### How to complete this task:
Pictures should be left out when the listing below is repeated word for word.

### Entries provided:
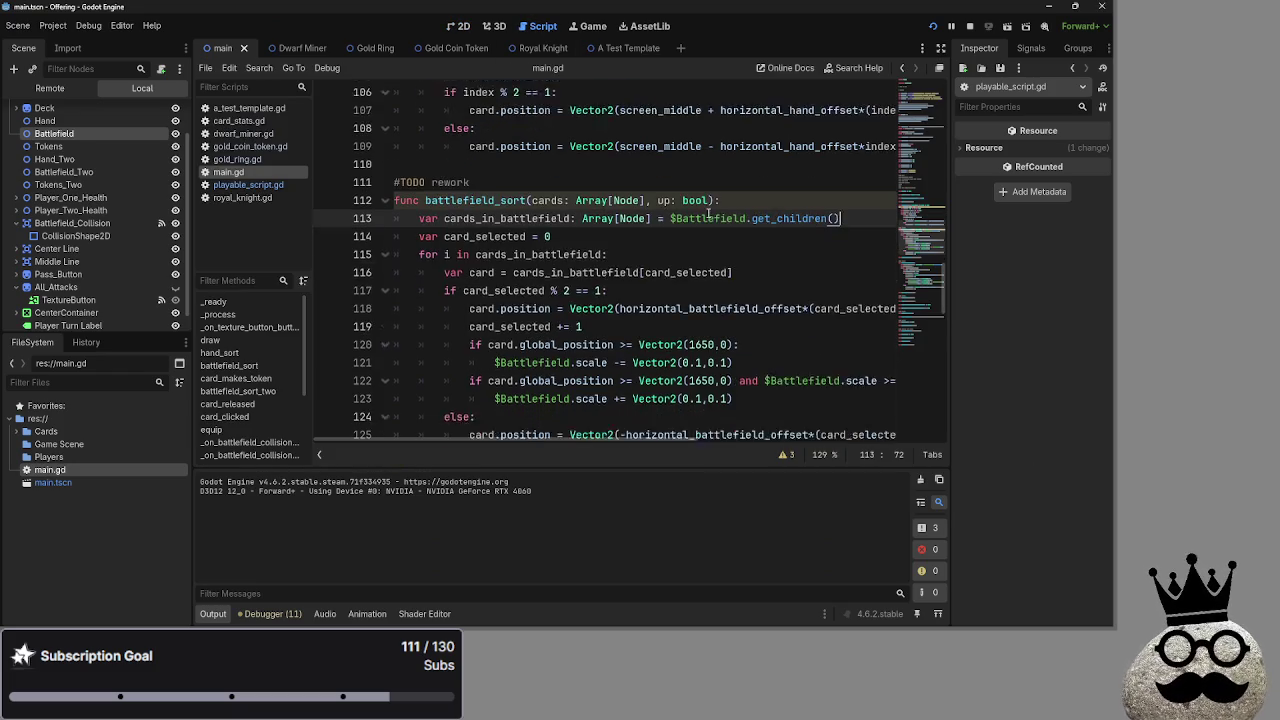
scroll(704, 215, "down", 5)
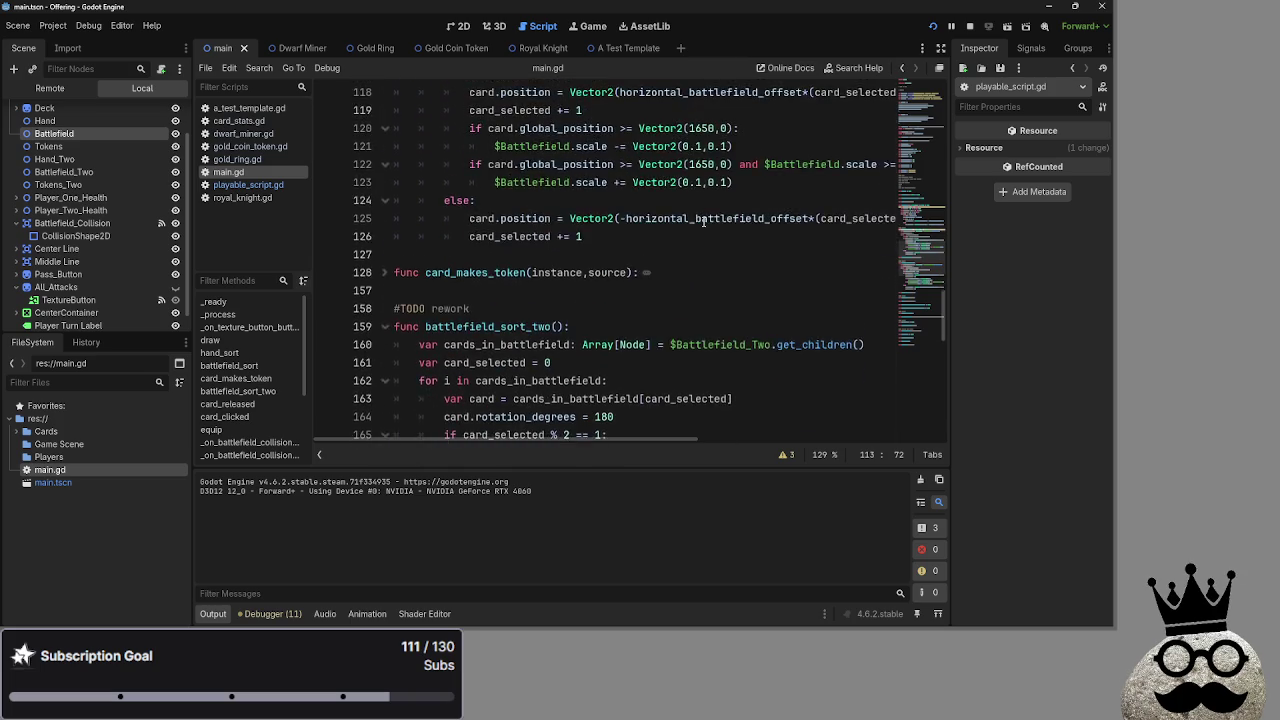
scroll(704, 222, "down", 2)
mouse_move(651, 385)
left_mouse_down()
mouse_move(337, 200)
mouse_move(342, 99)
left_mouse_up()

### Response to the task:
scroll(704, 215, "down", 5)
scroll(704, 222, "down", 2)
mouse_move(651, 385)
left_mouse_down()
mouse_move(337, 200)
mouse_move(342, 99)
left_mouse_up()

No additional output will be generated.